The shooting of his first full-length film OPEN LETTER was branded by the declaration of dictatorship in Greece, in April 1967. In 1968, the film was smuggled out of the country and was screened at the Locarno Film Festival, where it won the FIPRESCI award of the International Association of Cinema Critics. In the same year, the junta-appointed committee of the Thessaloniki Film Festival barred the film from the competition.
During the dictatorship in Greece, George Stamboulopoulos refrained from every creative film activity and made a living by producing and directing commercials. Between 1968 and 1984 he shot more than a thousand commercial spots.

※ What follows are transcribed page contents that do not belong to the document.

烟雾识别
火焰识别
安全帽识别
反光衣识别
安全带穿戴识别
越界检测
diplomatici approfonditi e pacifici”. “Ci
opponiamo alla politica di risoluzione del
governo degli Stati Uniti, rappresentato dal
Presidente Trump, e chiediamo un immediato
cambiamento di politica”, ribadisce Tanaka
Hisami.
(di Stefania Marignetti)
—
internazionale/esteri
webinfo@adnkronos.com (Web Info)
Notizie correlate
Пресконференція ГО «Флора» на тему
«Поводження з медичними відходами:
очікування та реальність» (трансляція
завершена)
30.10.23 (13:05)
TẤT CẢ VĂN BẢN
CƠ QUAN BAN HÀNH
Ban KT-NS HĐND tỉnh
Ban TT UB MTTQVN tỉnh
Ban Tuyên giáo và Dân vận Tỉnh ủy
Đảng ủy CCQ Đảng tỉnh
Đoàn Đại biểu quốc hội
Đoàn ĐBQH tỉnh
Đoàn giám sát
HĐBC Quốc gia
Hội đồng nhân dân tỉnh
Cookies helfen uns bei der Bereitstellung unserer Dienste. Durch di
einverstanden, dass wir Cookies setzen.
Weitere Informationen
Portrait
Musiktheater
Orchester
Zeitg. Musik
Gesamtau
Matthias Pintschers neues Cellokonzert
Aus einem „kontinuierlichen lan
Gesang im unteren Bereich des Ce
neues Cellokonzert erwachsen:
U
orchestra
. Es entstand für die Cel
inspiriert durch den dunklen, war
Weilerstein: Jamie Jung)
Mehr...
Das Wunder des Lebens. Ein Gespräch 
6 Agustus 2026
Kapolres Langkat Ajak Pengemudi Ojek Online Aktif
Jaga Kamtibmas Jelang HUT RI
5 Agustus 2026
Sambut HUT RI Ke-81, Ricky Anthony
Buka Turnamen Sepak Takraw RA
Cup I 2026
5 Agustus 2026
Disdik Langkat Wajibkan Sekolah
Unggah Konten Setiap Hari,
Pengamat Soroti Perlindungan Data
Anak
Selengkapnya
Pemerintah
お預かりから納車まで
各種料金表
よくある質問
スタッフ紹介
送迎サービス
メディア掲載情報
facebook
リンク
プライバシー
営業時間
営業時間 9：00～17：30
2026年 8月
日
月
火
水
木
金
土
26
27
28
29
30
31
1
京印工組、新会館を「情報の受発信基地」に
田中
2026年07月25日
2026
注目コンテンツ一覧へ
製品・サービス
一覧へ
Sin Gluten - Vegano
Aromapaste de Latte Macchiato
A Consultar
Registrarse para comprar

He made a comeback to cinema after the changeover in the regime (in 1974), with the script for the film NEMESIS, which was banned by censorship. The film was never made. Similar limitations were imposed on the television programmes he shot for ERT [a state TV channel].
Between 1980 and 1991 he made three feature films: MARCHING ON TO GLORY, CAUTION DANGER, and TWO SUNS IN THE SKY. During the same period he also made television films for state and private television channels.
After fifteen years, in 2006, he shot his latest film, PANDORA.
He is married to the painter Julia Andriadou and has a daughter and a son.